#### Extrait choisi:
━━━━━━━━━━━━━━━━━━━━
Quel type de redressement le français nécessite-t-il ?
Dans un article que Le Devoir vient de publier (« Le français a besoin d’un redressement radical »), Gérard Bouchard cerne clairement les écueils qui guettent le français au Québec et explique pourquoi il vaut la peine de corriger la situation. Il conclut qu’il presse de s’y mettre, mais n’explique pas comment. Je tente ici de combler cette lacune en prenant pied sur les indices qu’il nous donne.
Bouchard fait trois constats. Premièrement, que le bilinguisme de masse (entendre : l’apprentissage de l’anglais) semble aujourd’hui inévitable et qu’il comporte des risques pour une culture minoritaire comme la nôtre. Deuxièmement, que l’attachement à notre langue devrait normalement suffire à la prémunir contre les aléas du bilinguisme. Troisièmement — et c’est ici que le mot « normalement » prend son sens dans le constat précédent —, que plusieurs d’entre nous ont relâché leur vigilance en s’appuyant sur la sécurité que conférait la loi 101.
━━━━━━━━━━━━━━━━━━━━
#### Données:

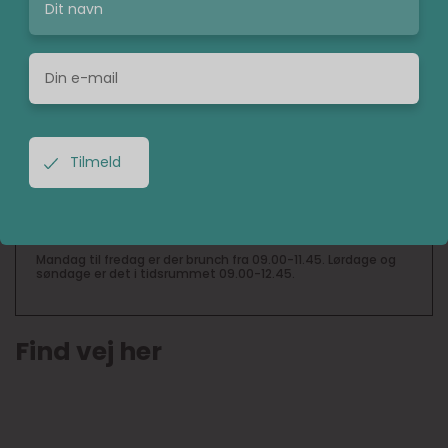
Hvilke ugedage er der brunch hos
Åland?
Du kan nyde en brunch alle ugens dage, når du besøger
Åland.
Hvor ligger Åland henne?
Du finder Åland på Jægergårdsgade 9, 8000 Aarhus.
I hvilket tidsrum er der brunch hos
Åland?
Mandag til fredag er der brunch fra 09.00-11.45. Lørdage og
søndage er det i tidsrummet 09.00-12.45.
Find vej her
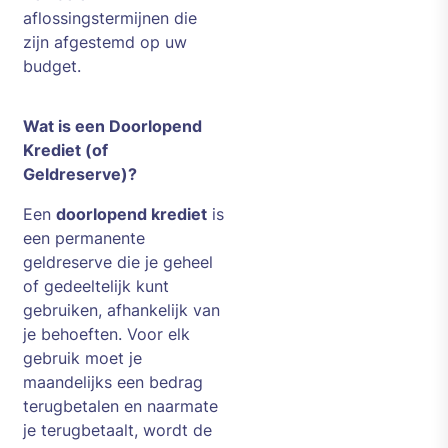
aflossingstermijnen die
zijn afgestemd op uw
budget.
Wat is een Doorlopend
Krediet (of
Geldreserve)?
Een
doorlopend krediet
is
een permanente
geldreserve die je geheel
of gedeeltelijk kunt
gebruiken, afhankelijk van
je behoeften. Voor elk
gebruik moet je
maandelijks een bedrag
terugbetalen en naarmate
je terugbetaalt, wordt de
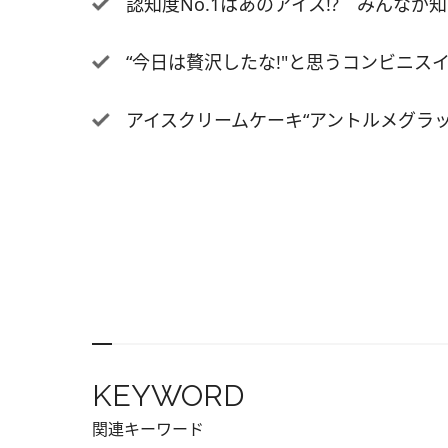
認知度No.1はあのアイス!? みんなが
1,1
“今日は贅沢したな!"と思うコンビニスイ
アイスクリームケーキ“アントルメグラッセ"
KEYWORD
関連キーワード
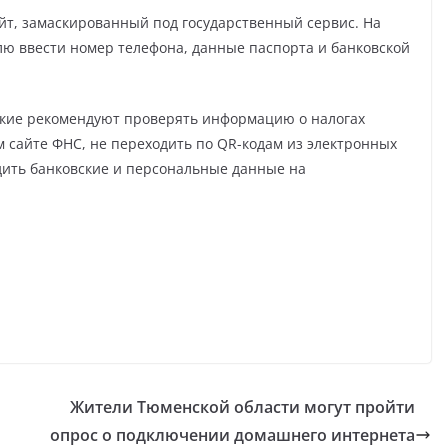
йт, замаскированный под государственный сервис. На
ю ввести номер телефона, данные паспорта и банковской
кие рекомендуют проверять информацию о налогах
 сайте ФНС, не переходить по QR-кодам из электронных
дить банковские и персональные данные на
Жители Тюменской области могут пройти
опрос о подключении домашнего интернета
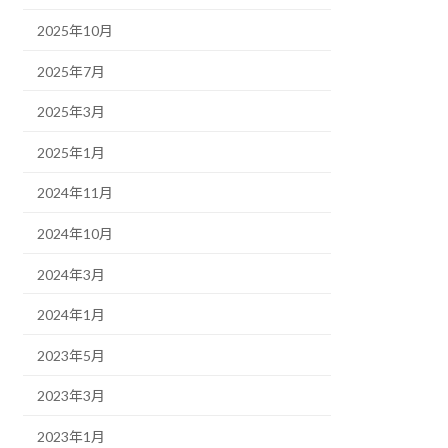
2025年10月
2025年7月
2025年3月
2025年1月
2024年11月
2024年10月
2024年3月
2024年1月
2023年5月
2023年3月
2023年1月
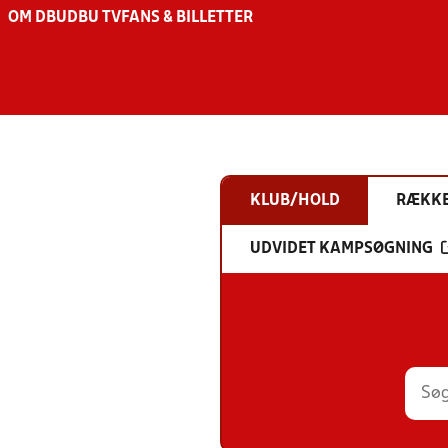
OM DBU
DBU TV
FANS & BILLETTER
KLUB/HOLD
RÆKK
UDVIDET KAMPSØGNING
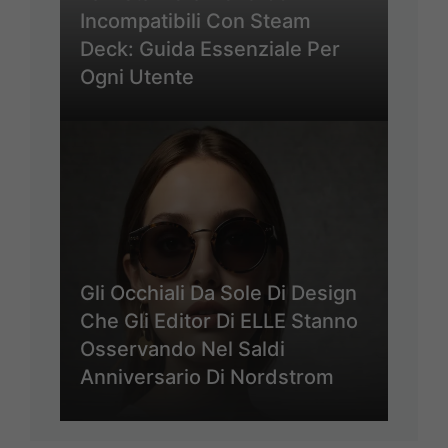
Incompatibili Con Steam
Deck: Guida Essenziale Per
Ogni Utente
Gli Occhiali Da Sole Di Design
Che Gli Editor Di ELLE Stanno
Osservando Nel Saldi
Anniversario Di Nordstrom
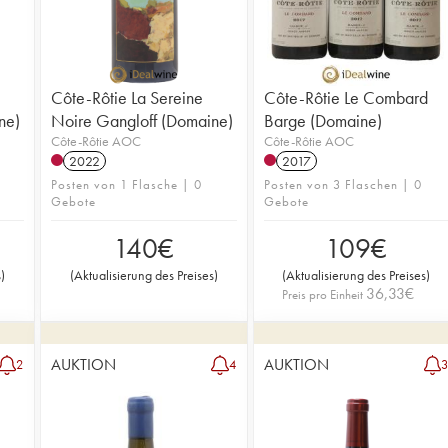
Côte-Rôtie La Sereine
Côte-Rôtie Le Combard
ne)
Noire Gangloff (Domaine)
Barge (Domaine)
Côte-Rôtie AOC
Côte-Rôtie AOC
2022
2017
Posten von 1 Flasche | 0
Posten von 3 Flaschen | 0
Gebote
Gebote
140
€
109
€
s
)
(
Aktualisierung des Preises
)
(
Aktualisierung des Preises
)
36,33
€
Preis pro Einheit
AUKTION
AUKTION
2
4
━━━━━━━━━━━━━━━━━━━━
#### Problème 1:
Recopiez le texte sur le redressement du français de « Dans un article » à « qu’il nous donne. ».
#### Problème 2:
Rédigez la suite du texte sur le redressement du français en partant de sa dernière phrase.

#### Réponse écrite 1:
Dans un article que Le Devoir vient de publier (« Le français a besoin d’un redressement radical »), Gérard Bouchard cerne clairement les écueils qui guettent le français au Québec et explique pourquoi il vaut la peine de corriger la situation. Il conclut qu’il presse de s’y mettre, mais n’explique pas comment. Je tente ici de combler cette lacune en prenant pied sur les indices qu’il nous donne.

#### Réponse écrite 2:
Les circonstances sont aujourd’hui différentes de celles dans lesquelles Camille Laurin proposa cette loi en 1977. À la nécessité de protéger la langue française sous l’angle quantitatif, cruciale à l’époque, s’ajoute maintenant la nécessité tout aussi cruciale d’en promouvoir la qualité. C’est ce que je comprends quand Bouchard signale ce relâchement de vigilance. Comme l’exprimait Jacques Godbout il y a quelques années dans un livre d’entretiens avec Mathieu Bock-Côté : « Montréal est menacée beaucoup plus par la pauvreté du français que par la langue anglaise »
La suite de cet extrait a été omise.